5 Reasons You Should Write Video Game Music

5 Reasons You Should Write Video Game Music

My first gaming machines

My first gaming machines

1. More Freedom

When listening to scores to games from Journey, Last of Us, Red Dead Redemption, to the Donkey Kong Country series, it is obvious that the composers are given a large amount of creative control. Generally, it seems like the directors of the games let the composers take risks, and find a unique sound. The nature of the medium also gives a less strict structure. A lot of score is used to set a mood or feeling, instead of writing to the hit points.

In addition, there seems to be less people making changes when compared to film music. I have heard many stories of composers given endless notes from producers, and the final product is very far away from the composer’s original idea. There can be many producers all giving different notes. This can be a real juggling match for a composer, trying to please each producer and at the same time making the music you want to make. I don’t believe games are immune to this problem (big blockbuster games probably have this problem as well), but it seems like it could be less common.

2. Unique Demographic

Diversifying your work to include video games will bring your music to a whole new group of mostly younger people. Composing for both mediums maximizes your potential fan base.

3. Emergent Gaming

It is an exciting time to be a game composer. The way the music can react to each player’s movement is magical. Programming and music creation skills come together to make the score. According to Austin Wintory, “The highly ingrained traditions of film composition don’t mean much in games. It’s more of a reckless Wild West. Games are still crazy teenagers, and I love that. Anything goes.” Take a look at an New York Times interview about this here

First and second year students at the arcade!

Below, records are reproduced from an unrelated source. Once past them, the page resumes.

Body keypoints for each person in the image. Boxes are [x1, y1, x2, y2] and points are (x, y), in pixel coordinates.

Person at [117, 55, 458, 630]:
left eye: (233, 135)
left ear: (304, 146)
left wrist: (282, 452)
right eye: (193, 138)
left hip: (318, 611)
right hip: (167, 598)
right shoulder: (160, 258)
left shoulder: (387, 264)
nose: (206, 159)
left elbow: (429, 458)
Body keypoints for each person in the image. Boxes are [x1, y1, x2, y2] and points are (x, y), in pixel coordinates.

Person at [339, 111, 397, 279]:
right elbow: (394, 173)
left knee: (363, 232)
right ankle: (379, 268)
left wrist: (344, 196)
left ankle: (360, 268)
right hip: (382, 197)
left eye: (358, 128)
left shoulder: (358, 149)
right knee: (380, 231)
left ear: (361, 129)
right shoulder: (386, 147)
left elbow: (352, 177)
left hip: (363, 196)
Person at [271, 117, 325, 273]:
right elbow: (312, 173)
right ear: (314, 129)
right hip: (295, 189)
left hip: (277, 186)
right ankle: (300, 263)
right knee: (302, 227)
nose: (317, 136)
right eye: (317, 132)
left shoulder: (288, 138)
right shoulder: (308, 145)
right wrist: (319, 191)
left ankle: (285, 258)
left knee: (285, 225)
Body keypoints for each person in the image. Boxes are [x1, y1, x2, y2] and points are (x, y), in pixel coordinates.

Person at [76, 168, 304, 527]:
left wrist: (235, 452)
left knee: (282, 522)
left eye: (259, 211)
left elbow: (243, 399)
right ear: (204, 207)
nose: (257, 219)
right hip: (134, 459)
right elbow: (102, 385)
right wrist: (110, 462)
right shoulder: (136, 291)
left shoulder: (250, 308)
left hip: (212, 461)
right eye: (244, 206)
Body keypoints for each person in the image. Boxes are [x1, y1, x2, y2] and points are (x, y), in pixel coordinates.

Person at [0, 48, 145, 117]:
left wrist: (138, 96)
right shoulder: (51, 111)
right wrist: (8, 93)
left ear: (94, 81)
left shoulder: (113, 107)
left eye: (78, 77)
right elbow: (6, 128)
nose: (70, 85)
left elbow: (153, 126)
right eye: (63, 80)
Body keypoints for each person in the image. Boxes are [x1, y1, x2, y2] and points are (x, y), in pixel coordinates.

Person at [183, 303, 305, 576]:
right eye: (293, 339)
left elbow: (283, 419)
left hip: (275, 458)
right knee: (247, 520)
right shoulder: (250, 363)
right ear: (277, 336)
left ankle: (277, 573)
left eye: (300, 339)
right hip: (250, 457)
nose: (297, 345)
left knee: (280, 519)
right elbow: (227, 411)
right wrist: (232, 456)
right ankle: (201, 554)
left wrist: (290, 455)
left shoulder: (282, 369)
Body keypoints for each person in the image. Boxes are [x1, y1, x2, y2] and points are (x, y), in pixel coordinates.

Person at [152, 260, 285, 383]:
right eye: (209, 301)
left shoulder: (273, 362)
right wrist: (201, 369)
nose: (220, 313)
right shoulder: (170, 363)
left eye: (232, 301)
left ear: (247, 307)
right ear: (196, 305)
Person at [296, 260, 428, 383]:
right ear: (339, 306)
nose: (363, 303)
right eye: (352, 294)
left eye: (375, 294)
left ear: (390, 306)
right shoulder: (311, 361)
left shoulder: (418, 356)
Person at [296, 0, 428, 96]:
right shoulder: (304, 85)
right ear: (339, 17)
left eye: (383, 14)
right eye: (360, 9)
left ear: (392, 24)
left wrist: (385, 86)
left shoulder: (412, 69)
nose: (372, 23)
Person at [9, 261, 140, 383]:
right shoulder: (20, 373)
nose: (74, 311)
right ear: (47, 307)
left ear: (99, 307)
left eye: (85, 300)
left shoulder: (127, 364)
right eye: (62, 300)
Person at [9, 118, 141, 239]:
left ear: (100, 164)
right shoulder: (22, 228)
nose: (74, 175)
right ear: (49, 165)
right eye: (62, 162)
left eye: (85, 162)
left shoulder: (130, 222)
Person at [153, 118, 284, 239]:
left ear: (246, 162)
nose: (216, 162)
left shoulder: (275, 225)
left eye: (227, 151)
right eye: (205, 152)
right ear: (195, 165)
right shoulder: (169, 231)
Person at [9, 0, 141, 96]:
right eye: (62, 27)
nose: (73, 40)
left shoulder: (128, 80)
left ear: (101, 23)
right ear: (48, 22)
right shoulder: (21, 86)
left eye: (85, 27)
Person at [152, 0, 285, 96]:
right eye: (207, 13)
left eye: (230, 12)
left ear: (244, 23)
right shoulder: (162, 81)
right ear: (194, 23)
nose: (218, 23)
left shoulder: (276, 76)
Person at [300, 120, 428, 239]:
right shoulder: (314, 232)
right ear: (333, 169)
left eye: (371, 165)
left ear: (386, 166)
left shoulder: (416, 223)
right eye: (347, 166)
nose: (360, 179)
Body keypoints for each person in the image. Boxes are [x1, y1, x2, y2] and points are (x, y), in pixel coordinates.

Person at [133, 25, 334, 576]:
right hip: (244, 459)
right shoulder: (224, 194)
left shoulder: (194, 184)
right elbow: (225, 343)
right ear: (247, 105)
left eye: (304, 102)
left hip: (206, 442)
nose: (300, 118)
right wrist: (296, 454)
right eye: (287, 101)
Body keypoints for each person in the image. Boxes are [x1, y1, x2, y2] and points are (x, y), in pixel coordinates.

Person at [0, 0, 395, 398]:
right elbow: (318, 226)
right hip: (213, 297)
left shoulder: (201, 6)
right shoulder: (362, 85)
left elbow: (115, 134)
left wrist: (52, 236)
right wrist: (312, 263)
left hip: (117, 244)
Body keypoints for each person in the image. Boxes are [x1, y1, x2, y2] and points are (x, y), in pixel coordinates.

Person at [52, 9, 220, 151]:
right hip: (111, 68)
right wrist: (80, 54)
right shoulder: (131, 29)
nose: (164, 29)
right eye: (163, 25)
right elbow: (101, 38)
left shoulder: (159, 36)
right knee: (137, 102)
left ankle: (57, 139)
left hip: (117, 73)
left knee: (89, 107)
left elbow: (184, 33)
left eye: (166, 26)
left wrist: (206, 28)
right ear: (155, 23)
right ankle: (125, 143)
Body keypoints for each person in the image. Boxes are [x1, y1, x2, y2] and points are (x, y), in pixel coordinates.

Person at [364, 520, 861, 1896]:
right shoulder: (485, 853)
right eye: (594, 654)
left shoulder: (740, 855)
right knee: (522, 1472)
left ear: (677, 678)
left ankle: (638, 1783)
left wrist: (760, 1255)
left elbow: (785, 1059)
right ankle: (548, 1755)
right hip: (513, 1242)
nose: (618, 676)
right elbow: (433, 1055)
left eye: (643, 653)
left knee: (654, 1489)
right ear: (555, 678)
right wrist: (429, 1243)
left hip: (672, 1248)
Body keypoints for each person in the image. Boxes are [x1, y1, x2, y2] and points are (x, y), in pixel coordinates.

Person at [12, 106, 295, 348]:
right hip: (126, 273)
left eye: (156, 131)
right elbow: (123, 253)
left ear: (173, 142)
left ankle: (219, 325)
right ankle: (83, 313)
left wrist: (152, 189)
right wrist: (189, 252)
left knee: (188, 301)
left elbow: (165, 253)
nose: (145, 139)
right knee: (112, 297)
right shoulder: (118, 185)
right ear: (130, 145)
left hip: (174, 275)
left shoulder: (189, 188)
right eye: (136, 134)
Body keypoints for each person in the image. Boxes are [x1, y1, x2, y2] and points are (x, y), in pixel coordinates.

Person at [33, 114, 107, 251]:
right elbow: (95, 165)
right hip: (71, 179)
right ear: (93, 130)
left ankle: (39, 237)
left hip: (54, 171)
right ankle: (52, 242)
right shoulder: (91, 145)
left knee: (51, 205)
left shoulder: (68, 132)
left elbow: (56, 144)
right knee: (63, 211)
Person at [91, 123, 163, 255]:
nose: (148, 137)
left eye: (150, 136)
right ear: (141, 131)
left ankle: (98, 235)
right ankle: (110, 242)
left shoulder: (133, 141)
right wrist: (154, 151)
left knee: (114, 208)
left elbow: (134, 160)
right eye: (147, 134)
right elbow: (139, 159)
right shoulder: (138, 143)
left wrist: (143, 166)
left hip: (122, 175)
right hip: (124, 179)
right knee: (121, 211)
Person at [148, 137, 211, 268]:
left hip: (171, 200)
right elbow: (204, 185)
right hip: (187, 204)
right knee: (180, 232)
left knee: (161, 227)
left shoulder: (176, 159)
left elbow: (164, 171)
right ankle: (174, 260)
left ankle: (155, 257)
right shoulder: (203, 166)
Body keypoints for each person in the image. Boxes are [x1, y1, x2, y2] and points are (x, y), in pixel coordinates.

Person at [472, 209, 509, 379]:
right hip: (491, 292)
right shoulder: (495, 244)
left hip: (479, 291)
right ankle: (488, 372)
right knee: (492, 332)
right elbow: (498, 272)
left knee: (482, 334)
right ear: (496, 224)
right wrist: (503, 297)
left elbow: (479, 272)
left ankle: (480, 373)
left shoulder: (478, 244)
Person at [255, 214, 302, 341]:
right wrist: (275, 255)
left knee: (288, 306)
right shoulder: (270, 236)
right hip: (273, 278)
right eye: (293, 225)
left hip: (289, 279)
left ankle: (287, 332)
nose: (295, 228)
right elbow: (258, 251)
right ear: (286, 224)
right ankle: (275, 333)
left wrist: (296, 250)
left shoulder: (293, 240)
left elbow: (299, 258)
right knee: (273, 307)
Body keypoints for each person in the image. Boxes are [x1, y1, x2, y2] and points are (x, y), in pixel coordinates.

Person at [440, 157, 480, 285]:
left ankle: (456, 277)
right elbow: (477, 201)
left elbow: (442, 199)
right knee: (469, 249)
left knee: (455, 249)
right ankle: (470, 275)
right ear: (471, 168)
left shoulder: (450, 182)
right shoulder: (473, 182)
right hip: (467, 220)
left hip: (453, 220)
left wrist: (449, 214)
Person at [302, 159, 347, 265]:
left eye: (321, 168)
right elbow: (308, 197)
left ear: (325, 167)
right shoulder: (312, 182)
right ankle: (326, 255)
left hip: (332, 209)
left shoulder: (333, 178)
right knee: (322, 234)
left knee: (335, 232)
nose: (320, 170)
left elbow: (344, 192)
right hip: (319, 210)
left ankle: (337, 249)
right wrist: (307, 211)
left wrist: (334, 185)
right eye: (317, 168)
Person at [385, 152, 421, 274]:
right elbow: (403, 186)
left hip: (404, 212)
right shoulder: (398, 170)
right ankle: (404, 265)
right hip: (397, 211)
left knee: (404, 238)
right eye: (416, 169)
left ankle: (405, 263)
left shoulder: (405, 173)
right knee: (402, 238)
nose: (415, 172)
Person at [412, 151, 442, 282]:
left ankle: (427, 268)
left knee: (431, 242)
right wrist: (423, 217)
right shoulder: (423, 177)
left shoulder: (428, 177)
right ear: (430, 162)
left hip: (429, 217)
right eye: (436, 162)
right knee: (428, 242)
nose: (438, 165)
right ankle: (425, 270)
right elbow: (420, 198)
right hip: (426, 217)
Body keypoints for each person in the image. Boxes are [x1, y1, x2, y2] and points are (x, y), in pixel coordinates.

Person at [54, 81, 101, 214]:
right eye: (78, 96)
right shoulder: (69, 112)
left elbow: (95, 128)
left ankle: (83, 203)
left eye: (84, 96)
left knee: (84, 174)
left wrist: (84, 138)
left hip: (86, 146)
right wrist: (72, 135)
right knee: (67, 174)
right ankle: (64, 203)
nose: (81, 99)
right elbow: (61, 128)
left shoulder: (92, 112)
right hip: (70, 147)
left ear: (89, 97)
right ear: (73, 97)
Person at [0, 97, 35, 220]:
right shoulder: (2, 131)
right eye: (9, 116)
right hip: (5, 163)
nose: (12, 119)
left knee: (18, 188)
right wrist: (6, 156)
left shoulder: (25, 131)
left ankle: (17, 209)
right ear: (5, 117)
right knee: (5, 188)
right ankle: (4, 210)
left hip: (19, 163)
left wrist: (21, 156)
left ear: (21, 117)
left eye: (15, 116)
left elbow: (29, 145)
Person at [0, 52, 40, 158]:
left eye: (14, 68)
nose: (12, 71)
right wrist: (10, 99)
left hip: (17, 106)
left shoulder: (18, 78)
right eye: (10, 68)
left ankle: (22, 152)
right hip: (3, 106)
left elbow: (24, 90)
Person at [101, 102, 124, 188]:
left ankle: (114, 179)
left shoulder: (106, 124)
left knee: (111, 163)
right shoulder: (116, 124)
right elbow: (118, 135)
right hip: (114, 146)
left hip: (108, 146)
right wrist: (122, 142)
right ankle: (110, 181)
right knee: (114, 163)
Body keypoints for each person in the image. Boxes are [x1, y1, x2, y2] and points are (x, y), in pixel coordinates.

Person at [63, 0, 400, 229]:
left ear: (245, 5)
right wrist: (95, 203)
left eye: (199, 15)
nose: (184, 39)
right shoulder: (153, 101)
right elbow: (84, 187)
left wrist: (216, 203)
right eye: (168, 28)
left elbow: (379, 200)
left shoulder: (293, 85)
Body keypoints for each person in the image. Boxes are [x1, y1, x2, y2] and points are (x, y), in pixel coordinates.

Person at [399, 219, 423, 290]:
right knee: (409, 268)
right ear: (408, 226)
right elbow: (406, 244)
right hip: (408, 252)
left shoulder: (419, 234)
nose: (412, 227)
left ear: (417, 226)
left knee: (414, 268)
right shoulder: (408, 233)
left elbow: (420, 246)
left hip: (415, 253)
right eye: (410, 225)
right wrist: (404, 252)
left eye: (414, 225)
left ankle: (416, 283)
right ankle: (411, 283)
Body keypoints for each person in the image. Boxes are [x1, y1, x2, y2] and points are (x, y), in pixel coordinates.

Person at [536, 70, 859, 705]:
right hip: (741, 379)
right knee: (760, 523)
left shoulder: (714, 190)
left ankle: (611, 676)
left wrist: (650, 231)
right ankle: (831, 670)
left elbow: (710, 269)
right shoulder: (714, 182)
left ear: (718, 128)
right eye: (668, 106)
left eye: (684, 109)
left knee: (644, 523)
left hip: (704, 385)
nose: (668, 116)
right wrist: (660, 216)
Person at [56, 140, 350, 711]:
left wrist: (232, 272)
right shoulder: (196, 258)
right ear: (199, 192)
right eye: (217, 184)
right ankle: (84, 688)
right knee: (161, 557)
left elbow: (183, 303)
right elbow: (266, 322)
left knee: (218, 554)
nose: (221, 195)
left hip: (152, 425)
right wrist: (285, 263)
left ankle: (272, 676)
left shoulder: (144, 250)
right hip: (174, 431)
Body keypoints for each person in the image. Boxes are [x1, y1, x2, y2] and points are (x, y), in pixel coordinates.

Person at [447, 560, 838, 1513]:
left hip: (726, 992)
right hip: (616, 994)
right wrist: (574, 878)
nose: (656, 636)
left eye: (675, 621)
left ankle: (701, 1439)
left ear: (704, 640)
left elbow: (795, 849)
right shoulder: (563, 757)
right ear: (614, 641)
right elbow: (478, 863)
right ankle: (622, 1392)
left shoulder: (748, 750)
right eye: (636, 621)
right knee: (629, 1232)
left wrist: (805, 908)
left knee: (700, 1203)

First and second year students at the arcade!

4. Longer Gigs

Video games usually have a larger frame for the composer to work when compared to film. While films often need to be scored in less than a month, video games have from half a year to a couple years of development time. Composers are usually involved much earlier on a video game, and have more time to create the score, which is often much lengthier than a film score. A good example is Red Dead Redemption, which features over 14 hours of original music. According to this article, compositions were completed over 15 months; a great gig for sure!

5. More Scoring Opportunities

The yearly revenue of video games continues to rise. In 2013, it reached $73 billion. The number of games being made is also quite insane. I am not sure on the math, but I imagine there are many many games for every one film made. So what are you waiting for? Get in contact with a game developer!

Note About AFM Musicians and Video Games

Unfortunately, scoring for games has some cons as well. According to Austin Wintory, No AFM (American Federation of Musicians) musician has been able to work on a new video game score for almost two years. Take a look at his video explaining this problem.


I can’t wait to score some games at Columbia. During our 2nd year gaming class, we work on the gaming major’s senior projects.